**EXERCISE:** Return the entries below exactly as written.

[Dataset entries]
........

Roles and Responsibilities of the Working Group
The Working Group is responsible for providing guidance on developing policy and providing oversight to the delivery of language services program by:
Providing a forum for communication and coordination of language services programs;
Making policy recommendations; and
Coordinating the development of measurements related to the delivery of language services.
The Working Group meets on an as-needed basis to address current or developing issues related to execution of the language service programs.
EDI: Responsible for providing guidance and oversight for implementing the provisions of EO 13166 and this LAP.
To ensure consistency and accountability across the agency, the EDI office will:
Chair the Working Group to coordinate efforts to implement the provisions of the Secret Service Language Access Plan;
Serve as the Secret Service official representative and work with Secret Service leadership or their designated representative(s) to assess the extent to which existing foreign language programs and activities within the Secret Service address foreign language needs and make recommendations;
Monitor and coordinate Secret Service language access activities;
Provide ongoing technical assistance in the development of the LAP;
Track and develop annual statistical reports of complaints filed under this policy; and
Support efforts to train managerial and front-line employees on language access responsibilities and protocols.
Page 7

........

**SOLUTION TO THIS TASK:**
Roles and Responsibilities of the Working Group
The Working Group is responsible for providing guidance on developing policy and providing oversight to the delivery of language services program by:
Providing a forum for communication and coordination of language services programs;
Making policy recommendations; and
Coordinating the development of measurements related to the delivery of language services.
The Working Group meets on an as-needed basis to address current or developing issues related to execution of the language service programs.
EDI: Responsible for providing guidance and oversight for implementing the provisions of EO 13166 and this LAP.
To ensure consistency and accountability across the agency, the EDI office will:
Chair the Working Group to coordinate efforts to implement the provisions of the Secret Service Language Access Plan;
Serve as the Secret Service official representative and work with Secret Service leadership or their designated representative(s) to assess the extent to which existing foreign language programs and activities within the Secret Service address foreign language needs and make recommendations;
Monitor and coordinate Secret Service language access activities;
Provide ongoing technical assistance in the development of the LAP;
Track and develop annual statistical reports of complaints filed under this policy; and
Support efforts to train managerial and front-line employees on language access responsibilities and protocols.
Page 7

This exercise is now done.